I brought it up again later in the day. I'm not sure why. I think I just wanted to talk about it. I think about why I would bring up something like that, why would I talk about whether or not we're good for each other? I think I wanted to hear him say, "no baby, we may have this issue we need to work on, but overall, we're good for each other." I wanted to tell him, "I don't think we're good for each other" and to have him beg and plead that "that's just not true." Why? I don't know, to feel wanted? It's the same feeling I get when I'm upset and I turn away, leave, go into another room, and I do it to see if he would follow me to make up.

Of course, he didn't say what I wanted him to say. Hearing what I was saying, he immediately jumped to "She doesn't want me around because she doesn't think I'm good for her". Being the take-or-leave-it person that he is, he told me that he doesn't want this because he doesn't think I want it, so what's the point? He realizes that I think he's bad for me, and he thinks what I want is to end things because he's a burden to have around, and I can't get anything done. I wasn't about to give in that easily, because I didn't REALLY want us to break up (what is wrong with me anyway?? all these mind-games ...).

I asked him if he thought I'm bad for him, too. At this point, I think he was kinda pissed off, so he very quickly said, "Yeah, I don't think you're good for me." I mean, I guess what did I expect him to say? "No baby, you're good for me. I'm the one who's not good for you." What am I? In a fairy tale?

His quick response made me throw up my arms and say "Wow, so what IS the point?" He said "there is no point" and gathered his stuff and got up and left. Of course, I'm the one who goes running after him, but I didn't REALLY want him to leave. But the discussion got tabled because he's right, time's not really on our side right now.
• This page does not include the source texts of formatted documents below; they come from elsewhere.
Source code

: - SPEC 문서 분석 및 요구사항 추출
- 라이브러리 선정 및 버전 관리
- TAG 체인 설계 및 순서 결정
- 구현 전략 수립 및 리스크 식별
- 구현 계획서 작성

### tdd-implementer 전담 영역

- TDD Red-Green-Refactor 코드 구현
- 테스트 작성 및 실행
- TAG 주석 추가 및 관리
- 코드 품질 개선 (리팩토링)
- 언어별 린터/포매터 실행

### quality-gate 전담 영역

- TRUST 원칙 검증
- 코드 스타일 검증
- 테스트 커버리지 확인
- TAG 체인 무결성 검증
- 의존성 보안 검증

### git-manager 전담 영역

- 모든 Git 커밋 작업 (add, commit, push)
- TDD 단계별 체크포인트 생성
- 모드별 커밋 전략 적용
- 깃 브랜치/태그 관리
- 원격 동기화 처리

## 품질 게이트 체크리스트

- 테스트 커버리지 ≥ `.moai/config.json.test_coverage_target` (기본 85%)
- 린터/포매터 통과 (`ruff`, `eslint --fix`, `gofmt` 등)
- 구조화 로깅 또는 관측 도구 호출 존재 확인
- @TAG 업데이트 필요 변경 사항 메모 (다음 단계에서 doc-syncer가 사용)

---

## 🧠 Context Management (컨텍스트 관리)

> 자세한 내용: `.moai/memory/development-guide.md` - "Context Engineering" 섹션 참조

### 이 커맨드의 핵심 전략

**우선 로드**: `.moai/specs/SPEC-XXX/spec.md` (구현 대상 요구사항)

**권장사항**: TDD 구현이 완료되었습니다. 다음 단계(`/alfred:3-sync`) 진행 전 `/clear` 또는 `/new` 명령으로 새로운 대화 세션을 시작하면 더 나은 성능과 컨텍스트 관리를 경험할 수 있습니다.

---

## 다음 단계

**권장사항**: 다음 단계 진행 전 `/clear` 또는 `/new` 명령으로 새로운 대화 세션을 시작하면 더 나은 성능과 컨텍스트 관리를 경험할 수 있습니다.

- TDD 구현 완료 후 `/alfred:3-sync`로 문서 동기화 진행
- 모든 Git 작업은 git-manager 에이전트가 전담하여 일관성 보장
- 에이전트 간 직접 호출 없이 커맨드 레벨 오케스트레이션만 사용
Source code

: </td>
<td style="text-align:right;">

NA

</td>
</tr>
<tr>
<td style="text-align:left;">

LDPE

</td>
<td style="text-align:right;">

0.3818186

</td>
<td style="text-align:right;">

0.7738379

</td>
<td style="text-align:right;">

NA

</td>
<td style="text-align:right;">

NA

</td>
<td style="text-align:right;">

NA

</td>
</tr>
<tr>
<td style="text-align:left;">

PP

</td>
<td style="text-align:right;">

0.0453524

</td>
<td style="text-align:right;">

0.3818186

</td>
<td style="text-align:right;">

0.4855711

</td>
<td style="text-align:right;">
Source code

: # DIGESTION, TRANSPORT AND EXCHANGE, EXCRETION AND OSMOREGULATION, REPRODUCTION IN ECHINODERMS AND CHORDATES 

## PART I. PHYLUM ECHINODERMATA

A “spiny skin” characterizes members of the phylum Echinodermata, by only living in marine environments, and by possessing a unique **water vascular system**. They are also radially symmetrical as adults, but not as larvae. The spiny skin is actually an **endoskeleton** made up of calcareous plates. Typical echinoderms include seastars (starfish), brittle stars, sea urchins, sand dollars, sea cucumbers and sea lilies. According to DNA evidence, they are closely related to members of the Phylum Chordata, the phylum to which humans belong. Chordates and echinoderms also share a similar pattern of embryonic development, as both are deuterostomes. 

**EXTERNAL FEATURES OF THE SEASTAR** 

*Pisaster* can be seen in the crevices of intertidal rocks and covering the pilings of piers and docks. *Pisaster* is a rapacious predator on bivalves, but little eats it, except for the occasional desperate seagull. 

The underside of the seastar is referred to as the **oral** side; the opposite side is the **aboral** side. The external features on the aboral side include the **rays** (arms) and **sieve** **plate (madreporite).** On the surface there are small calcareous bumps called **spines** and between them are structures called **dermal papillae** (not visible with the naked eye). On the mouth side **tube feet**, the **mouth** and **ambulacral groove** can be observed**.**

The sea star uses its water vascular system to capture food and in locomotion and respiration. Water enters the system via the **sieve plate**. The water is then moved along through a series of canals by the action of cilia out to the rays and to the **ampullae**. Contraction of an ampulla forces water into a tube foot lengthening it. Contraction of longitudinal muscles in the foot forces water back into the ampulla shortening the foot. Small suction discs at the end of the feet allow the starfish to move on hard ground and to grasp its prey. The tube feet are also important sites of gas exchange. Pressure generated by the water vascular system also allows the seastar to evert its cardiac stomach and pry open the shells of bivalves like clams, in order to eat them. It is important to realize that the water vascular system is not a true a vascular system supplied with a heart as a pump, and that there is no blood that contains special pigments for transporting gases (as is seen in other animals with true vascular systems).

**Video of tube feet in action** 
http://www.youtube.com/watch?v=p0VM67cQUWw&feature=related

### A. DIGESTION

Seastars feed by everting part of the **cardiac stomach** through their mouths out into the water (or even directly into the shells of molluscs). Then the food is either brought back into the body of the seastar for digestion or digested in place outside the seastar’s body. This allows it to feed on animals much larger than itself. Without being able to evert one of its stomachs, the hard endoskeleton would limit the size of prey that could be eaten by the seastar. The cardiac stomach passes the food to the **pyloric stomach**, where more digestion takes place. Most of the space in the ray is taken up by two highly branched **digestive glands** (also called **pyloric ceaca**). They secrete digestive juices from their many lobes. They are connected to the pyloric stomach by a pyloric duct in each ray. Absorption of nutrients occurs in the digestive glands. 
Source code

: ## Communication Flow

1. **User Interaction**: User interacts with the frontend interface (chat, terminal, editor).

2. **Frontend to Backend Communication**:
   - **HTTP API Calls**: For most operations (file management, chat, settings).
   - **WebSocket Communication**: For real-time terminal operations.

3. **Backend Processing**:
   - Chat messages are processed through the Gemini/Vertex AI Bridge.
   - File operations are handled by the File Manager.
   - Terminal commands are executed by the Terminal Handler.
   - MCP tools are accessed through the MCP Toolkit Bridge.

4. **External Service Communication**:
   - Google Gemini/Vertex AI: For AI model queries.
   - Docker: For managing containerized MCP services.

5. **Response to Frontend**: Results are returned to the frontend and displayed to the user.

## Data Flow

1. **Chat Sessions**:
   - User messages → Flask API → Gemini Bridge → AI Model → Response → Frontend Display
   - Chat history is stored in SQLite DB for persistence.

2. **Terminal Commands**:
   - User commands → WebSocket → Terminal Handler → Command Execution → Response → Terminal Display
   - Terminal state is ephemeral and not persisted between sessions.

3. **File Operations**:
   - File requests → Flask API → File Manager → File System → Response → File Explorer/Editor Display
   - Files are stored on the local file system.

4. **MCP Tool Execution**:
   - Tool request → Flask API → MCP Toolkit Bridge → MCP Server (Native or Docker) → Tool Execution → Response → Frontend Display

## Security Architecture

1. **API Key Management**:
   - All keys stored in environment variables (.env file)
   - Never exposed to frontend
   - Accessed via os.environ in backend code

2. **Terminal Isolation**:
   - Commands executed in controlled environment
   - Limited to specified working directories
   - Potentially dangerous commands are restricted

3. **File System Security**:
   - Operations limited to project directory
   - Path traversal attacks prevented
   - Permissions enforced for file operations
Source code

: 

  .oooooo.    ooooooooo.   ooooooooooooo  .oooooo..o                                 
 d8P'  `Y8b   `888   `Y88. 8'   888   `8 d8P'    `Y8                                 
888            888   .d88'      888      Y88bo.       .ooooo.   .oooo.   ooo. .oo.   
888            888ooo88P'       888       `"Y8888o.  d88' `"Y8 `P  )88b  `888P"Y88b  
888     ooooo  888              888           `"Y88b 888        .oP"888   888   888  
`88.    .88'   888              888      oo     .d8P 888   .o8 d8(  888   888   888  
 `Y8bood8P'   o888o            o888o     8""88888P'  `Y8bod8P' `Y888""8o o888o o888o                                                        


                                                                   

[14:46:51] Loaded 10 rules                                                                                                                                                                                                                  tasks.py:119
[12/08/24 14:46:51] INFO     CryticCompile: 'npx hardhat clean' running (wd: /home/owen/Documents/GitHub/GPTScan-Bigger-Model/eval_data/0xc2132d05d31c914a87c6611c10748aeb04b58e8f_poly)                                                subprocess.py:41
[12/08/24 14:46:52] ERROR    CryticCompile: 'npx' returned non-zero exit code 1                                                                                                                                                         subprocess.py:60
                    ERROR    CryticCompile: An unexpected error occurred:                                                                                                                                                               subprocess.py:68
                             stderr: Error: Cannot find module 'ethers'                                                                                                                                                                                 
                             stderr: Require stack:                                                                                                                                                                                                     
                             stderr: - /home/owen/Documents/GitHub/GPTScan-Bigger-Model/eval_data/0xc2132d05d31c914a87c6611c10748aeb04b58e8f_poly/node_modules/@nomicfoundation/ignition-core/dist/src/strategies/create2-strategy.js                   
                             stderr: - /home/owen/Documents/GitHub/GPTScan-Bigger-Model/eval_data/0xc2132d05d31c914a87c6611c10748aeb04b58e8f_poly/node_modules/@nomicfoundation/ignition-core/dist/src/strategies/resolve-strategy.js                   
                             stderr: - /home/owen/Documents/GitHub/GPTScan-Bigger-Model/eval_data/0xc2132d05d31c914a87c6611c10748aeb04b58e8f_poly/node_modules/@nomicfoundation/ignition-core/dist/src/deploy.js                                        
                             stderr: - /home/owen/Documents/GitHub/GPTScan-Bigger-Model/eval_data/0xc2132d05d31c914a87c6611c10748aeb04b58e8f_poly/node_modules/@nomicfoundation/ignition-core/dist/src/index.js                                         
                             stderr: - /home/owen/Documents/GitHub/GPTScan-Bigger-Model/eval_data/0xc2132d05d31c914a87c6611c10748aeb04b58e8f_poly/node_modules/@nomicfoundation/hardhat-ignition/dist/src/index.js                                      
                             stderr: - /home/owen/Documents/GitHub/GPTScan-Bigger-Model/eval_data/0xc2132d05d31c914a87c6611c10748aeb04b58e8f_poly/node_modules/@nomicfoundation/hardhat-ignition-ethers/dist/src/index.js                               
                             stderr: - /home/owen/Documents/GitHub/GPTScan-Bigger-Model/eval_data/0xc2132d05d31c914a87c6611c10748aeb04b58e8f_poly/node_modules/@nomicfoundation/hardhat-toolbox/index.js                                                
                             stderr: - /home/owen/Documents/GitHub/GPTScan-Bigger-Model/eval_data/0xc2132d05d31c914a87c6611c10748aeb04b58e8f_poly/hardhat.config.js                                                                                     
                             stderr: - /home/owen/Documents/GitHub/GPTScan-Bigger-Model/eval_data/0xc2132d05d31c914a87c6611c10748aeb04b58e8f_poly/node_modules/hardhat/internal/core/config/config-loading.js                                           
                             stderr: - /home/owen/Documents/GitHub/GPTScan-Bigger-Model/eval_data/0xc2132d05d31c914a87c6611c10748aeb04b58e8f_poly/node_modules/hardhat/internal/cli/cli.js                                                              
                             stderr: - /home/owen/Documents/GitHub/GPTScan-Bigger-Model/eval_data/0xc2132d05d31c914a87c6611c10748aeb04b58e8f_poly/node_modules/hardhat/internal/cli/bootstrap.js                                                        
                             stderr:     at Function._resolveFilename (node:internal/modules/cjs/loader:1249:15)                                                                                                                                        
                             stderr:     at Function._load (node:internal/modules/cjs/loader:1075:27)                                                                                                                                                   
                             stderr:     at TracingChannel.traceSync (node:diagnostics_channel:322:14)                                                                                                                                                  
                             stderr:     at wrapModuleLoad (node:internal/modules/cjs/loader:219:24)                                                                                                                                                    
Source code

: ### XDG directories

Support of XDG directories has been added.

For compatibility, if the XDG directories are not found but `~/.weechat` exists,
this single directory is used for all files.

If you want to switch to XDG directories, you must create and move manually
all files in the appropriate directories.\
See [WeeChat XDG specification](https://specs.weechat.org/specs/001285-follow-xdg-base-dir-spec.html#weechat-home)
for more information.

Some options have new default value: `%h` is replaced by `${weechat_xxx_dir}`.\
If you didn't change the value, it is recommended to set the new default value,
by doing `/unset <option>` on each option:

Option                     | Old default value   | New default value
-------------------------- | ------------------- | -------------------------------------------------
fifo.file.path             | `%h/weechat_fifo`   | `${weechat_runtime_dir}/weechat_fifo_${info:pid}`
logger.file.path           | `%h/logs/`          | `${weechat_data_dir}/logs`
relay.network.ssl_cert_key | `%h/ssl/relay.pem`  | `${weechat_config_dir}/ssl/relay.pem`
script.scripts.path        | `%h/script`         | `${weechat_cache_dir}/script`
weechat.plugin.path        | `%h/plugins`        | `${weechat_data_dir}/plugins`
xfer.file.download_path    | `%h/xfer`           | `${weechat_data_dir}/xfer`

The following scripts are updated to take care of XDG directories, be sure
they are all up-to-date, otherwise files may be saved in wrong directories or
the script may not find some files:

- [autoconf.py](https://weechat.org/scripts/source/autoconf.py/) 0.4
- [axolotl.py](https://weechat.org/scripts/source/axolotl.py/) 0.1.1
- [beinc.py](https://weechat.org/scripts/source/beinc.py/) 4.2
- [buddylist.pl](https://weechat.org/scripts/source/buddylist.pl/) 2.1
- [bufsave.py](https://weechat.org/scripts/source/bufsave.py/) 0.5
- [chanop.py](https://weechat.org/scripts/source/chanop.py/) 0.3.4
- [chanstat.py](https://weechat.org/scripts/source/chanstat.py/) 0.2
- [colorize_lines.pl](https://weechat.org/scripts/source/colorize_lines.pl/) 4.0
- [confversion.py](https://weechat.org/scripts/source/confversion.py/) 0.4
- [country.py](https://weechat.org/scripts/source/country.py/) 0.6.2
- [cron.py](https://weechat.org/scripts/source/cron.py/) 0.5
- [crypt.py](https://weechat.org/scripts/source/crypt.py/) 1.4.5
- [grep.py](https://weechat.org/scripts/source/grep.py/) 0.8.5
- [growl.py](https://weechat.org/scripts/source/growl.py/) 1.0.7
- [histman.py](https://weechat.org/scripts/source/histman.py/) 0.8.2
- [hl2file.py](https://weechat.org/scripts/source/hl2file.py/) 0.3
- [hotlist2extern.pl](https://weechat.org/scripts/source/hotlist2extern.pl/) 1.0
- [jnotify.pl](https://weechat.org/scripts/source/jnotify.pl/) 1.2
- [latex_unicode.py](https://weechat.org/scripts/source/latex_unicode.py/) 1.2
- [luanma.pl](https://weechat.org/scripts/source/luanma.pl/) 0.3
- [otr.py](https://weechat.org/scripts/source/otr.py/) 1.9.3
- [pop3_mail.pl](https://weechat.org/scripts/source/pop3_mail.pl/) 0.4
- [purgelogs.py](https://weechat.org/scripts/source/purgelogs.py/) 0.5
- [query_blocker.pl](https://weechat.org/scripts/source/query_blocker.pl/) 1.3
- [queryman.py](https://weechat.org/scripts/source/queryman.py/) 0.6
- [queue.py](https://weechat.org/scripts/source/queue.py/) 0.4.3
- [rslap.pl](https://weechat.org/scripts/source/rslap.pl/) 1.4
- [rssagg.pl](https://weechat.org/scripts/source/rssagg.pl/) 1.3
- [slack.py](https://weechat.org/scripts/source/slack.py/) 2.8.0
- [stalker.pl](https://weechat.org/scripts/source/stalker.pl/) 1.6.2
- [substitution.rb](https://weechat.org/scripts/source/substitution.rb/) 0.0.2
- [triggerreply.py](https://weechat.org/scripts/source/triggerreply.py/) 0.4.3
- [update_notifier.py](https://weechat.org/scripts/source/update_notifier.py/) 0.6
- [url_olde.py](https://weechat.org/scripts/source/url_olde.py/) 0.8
We don't have time for these conversations that only arise because I want him to want me even when I show that I may not want him. He has an exam, a big report, and I have a meeting with my adviser. We don't have time for silly discussions that have no purpose, and really go nowhere.

He went to the library to study, and I went home feeling bad. I started feeling worse, so I went to the library to find him, kissed him, and sat down next to him to do some readings while he kept working. Everything turned out peachy, or so it seemed ...

Ever since yesterday, I've started to get a sinking feeling that I actually don't know if I really do love him, if I do want to be with him. I'm just not enthusiastic about the thought of "us."

So is it time to go back to the drawing board? I don't know. I feel like I shouldn't give up that easily. One day of feeling not quite right shouldn't lead to drastic changes like a break-up ...

Which leads to the question of what does/should lead to a break up?

1 comment:

Pandax said...

I know this is trite, but every relationship is different. My strategy professor used to say, "with free advice, you get what you pay for." So just keep in mind I'm still single and a decade older than you. ;)

This laziness slump happens in many relationships. I know my friend is looking forward to her boyfriend travelling for work so that she has time for her personal stuff, like working out. As nice as it was to spend whole weekends with a boyfriend, it was frustrating to come home and realize that there was still a ton of errands to do and no daylight left to get it done. Currently, I have no one to interfere/influence my day, but I've procrastinated plenty by watching tv when I should be busy with more important things.

Having a 9 to 5 job forces a lot of things to happen. From my observations of friends while they were in grad school, I think academic life excerbates the temptation to put things off. You create your own schedule and therefore have fewer people to make you accountable. Perhaps it's just a matter of allocating time in your calendar for even basic tasks rather than just having a list of "things to do." Could that help you both?

You've been dating now for five months? It's good you brought it up. You're feelings about him shouldn't all stem from this one particular habit. Relationships are about making each other better, but it's also about compensating for what the other might lack.